DİYARBAKIR - Cizre ve Sur gibi kentlerde iktidarın sponsorluğunda yapılan etkinlikleri "yapay bir intikal" olarak tanımlayan yazar Süreyya Karacabey, "Bir şeyi yok edemesiniz; Uğraşırsınız, didinirsiniz sonra bir bakarsınız, yok ettiğiniz yerden daha güçlü bir ses çıkar” dedi.
İktidarın bir süredir sokağa çıkma yasakları sonrasında birçok mahallesi yerle bir edilen Diyarbakır'ın Sur ve Şırnak'ın Cizre gibi kentlerinde "kültür-sanat" faaliyetleri adı altında yürüttüğü organizasyonlar kabul görülmüyor. "Kültürel soykırım" olarak nitelendirilen organizasyonlara karşı Amed Şehir Tiyatrosu gibi kültür sanat dinamiklerinin alternatif programları halkın beğenisini topluyor.

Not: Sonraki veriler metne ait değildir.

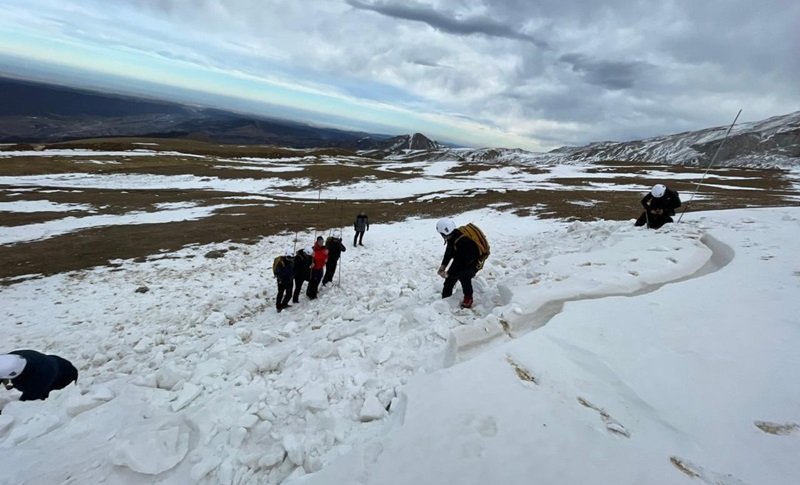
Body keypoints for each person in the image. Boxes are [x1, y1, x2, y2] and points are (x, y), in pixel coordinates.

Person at [435, 218, 490, 309]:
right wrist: (443, 265)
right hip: (462, 258)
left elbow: (464, 261)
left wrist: (449, 273)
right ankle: (445, 300)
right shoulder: (452, 236)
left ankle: (468, 298)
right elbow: (449, 251)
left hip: (473, 262)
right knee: (450, 279)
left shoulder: (464, 242)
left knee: (464, 275)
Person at [1, 350, 78, 402]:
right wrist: (8, 384)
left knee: (47, 402)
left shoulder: (40, 377)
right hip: (47, 363)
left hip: (64, 377)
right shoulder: (10, 357)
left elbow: (25, 403)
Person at [273, 246, 295, 312]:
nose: (291, 259)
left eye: (292, 258)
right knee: (280, 293)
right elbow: (281, 273)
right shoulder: (281, 263)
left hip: (290, 280)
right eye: (289, 258)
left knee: (289, 294)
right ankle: (278, 306)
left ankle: (284, 304)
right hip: (282, 281)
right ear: (286, 256)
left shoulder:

Bu kapsamda 8’inci Amed Şehir Tiyatro Festivali çok sayıda oyun, seminer, atölye gibi çalışmaları halkla buluşturdu.
Festivale katılanlardan Ankara Üniversitesi Dil Tarih Coğrafya Fakültesi (DTCF) Tiyatro Bölümü’nden ihraç edilen Doç. Dr. Yazar Süreyya Karacabey ile iktidarın kültür sanat üzerindeki baskıları ve alternatiflerini konuştuk.
Süreyya Karacabey
‘YASAKLADIĞI KÜLTÜRÜN YERİNİ DOLDURMAYA ÇALIŞIYOR’

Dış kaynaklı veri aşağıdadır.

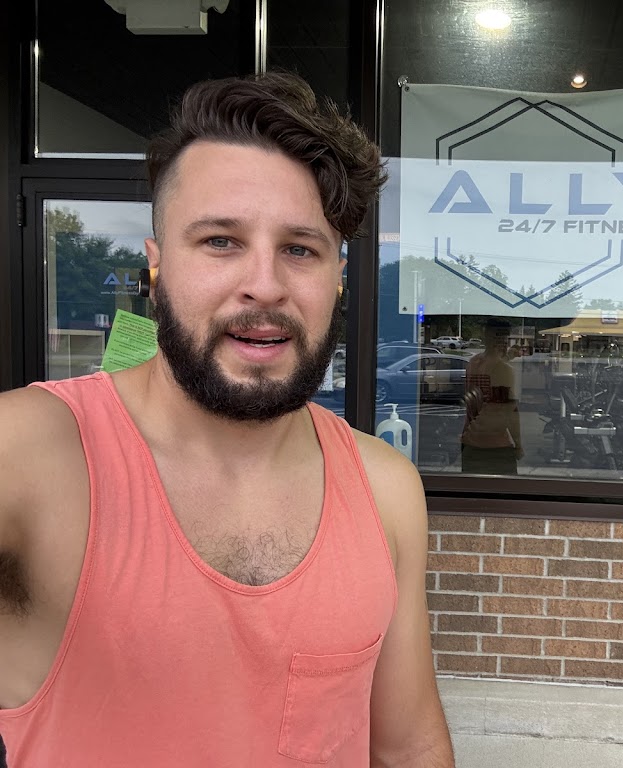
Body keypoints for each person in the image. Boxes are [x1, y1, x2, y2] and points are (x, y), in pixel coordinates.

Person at [0, 72, 454, 767]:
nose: (264, 285)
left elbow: (409, 747)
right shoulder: (30, 455)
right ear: (156, 266)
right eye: (220, 240)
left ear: (336, 277)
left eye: (299, 249)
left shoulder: (385, 488)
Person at [461, 319, 523, 475]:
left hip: (471, 442)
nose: (505, 341)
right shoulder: (504, 369)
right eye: (503, 337)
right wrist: (518, 444)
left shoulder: (473, 363)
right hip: (495, 447)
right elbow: (509, 411)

İktidarın kültür sanat alanı üzerinde kurmak istediği hakimiyete dikkati çeken Karacabey, “Çünkü burada halkların üretiminin yarattığı simgeler onlar için rahatsız edici bir boyutta. Yani insanların dilini, o dilde şarkı söylemesini, oyun oynamasını yasaklıyorsunuz. Bütün bunları yaptığınız zaman yerine de koyacağınız bir şey yoksa o zaman popüler kültürün ikonik imgeleriyle bir şeyler inşa etmeye çalışıyorsunuz” dedi.

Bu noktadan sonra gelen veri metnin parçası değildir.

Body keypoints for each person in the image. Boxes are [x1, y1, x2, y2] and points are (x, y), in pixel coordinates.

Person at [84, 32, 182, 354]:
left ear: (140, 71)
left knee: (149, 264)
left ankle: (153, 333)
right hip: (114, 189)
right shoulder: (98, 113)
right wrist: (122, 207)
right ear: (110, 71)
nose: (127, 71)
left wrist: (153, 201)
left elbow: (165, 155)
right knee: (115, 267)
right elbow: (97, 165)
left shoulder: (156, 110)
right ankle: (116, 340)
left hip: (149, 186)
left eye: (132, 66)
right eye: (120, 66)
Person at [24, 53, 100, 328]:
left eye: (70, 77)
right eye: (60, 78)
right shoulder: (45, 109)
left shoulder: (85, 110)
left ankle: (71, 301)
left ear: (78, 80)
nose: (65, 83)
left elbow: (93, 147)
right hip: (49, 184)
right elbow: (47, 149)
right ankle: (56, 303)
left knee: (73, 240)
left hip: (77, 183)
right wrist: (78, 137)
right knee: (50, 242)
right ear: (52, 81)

‘KİMSE EZGİSİNİ BAŞKASINA EMANET ETMEZ’
Bu tür çabaların beyhude olduğunu dile getiren Karacabey, “Çabaları çocuklar üzerinde bir etkisi olabilir ama bir hafızaya sahip dil hakkı siyasi bir şey değildir. Dil doğal bir haktır. İnsanın kendi dilinde hikayelerini anlatma arzusunu şimdiye kadar ele geçiren kimse olmadı. Yasaklanır ama başka yerde yapılır. Hatta ona ilişkin hikayeler birikir. Sanatın zaten işlevi bir tür hafıza oluşturmaktır. Sanat, hafızadan, bedenden, dilden alınanı, orada yoksun bırakılanı yeniden kurmak için hep bir yol arama işidir. Bu yasaklar da bence tam tersi, asimilasyonu hızlandırmak yerine bizi kemikleştirecek şeylerdir. Çünkü kimse kolay kolay kendi şarkısını, ezgisini bir başkasına emanet etmez” diye konuştu.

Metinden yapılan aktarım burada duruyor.